RA It’s the same argument about any sophisticated machine that has assisted in the evolution of efficient production. If you look at Diderot’s Pictorial Encyclopedia of Trade and Industry, which deals with manufacturing from mining to architecture, you find a knowledge of geometry and an anticipation of spatial conditions that have been lost. They are complex beyond what the computer could produce. The computer assists you in simplifying that process. It’s different if you have to construct that curve, because then you have intimate knowledge of the translatability of that curve. If you go to Bilbao to see Frank Gehry’s Guggenheim, and really look, after you’ve overcome the spectacular moment of the first visual encounter, and examine the details, spatial or structural, you discover that it has been built in order to satisfy shapes. It has not been designed to respect the confrontation between mind and matter. It simply is buildable. You see steel trusses running into Sheetrock walls and they will be there wherever they are needed. And that of course is when the computer is extremely helpful, because it more or less satisfies its own mind. Yet this mind is still extremely rudimentary. Coming back to the origins of your question, it is that confrontation between the ideal and matter that has to take place, or the process is meaningless. I saymeaningless because you don’t really know what the limits of the line are. If you have never lifted a stone, or a brick, or a bag of cement, you have no clue what concrete, bricks, or stones are, no clue.

CB Does it ever happen that you finish a building—it’s built—and you keep drawing it?

RA No, never. I only make drawings that are necessary for satisfying a vision I have that is manifested in the drawing, or a drawing I need in order to build something. I met Aldo Rossi in the early ’70s and he worked exactly the same way. It was why we began an immediate friendship—we shared the same convictions of making only what is necessary.

CB Aldo once said something very beautiful to me—which was very central to him. He said he actually never stopped drawing a project, even after it was built, because the building of it was just one phase in his understanding of the project.

RA For me, when I finish a project, I forget it. If you asked me to draw a plan of a house that was built 10 years ago, I couldn’t do it. Because I’ve lost interest, there’s no intensity. Also, I’m very bad at drawing something that exists. I’m never really tempted, when I go to see a fantastic site, to sketch it. I’m only interested in sketching to work out what does not exist. The moment I finish a project, it belongs to history, manifested in its own memory.

CB Your architecture recognizes a state of decay or erosion. Would you say that the erosion of the material to its most essential form uncovers a timeless, more essential architecture?

RA I would have loved to do that, to have erosion manifest itself.
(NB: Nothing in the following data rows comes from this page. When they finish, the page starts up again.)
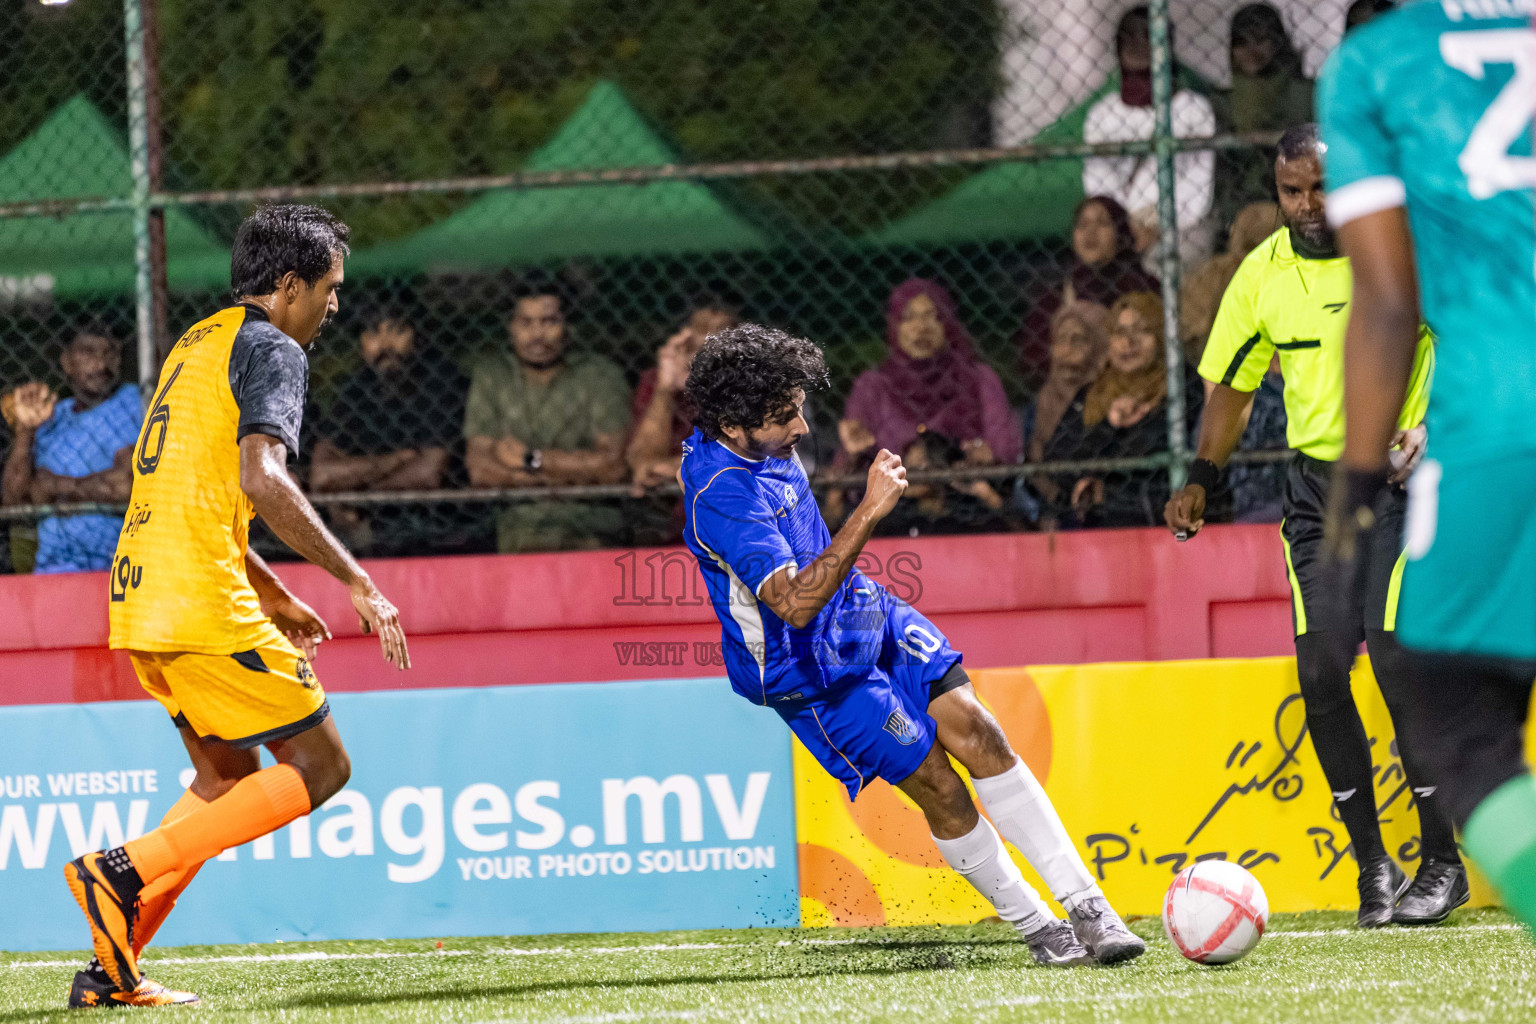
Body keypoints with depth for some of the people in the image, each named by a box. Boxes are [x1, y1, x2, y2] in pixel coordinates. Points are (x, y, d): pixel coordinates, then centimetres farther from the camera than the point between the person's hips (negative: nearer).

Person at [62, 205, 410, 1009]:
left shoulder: (198, 343, 23)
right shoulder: (271, 350, -6)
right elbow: (262, 481, -22)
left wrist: (274, 598, 33)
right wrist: (358, 583, -19)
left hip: (140, 601, 9)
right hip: (204, 606, -9)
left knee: (229, 777, 20)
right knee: (320, 767, -2)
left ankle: (111, 968, 11)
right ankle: (126, 870, -14)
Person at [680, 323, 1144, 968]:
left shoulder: (755, 443, 0)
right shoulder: (722, 495, -30)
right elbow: (794, 602, -40)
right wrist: (869, 512, -43)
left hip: (863, 615, 8)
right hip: (811, 669, -8)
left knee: (972, 728, -8)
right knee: (938, 786, -8)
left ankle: (1087, 907, -10)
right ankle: (1034, 927, 10)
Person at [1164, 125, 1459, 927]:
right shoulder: (1263, 273, 4)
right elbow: (1233, 384, 15)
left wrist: (1430, 429, -19)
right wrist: (1202, 479, 6)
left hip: (1400, 478, -4)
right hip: (1315, 484, 4)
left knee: (1397, 656, -16)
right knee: (1321, 670, -5)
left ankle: (1442, 860, -6)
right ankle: (1372, 862, 7)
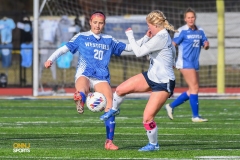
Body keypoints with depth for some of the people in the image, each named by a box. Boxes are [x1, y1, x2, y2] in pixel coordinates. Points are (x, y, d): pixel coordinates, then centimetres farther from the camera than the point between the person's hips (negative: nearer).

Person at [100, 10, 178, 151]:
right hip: (152, 76, 10)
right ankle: (114, 110, 34)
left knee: (147, 118, -9)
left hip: (164, 83, -10)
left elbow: (139, 52, -25)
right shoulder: (164, 35, 5)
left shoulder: (160, 38, -25)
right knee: (121, 89, 3)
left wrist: (130, 35, -11)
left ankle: (154, 144, 14)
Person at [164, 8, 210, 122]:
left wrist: (206, 45, -9)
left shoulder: (200, 31, 11)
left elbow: (205, 46, 15)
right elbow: (172, 45, -8)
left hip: (194, 64, 8)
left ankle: (171, 106, 21)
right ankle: (195, 116, -8)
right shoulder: (182, 31, -8)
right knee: (194, 88, -12)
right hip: (185, 63, -8)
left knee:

Can you be more specific and give an example?

CB In your drawings, your architecture is implanted within a landscape. And the forces of that natural landscape, the erosion and the plane of the sky against the horizon are carried literally into the architecture.

RA I would not call it erosion, but rather the anticipation of decay. Meaning that this is the fate of architecture. The ancients anticipated decay. Take the Acropolis, or the Parthenon, which has been destroyed twice and still is complete. Coming back to the first question—the ideal of that structure is built into every line. That’s why you can also reconstruct the Great Temple from only a few fragments.

CB So the ideal is in the fragments?

RA Each detail reflects the total integrity of the building.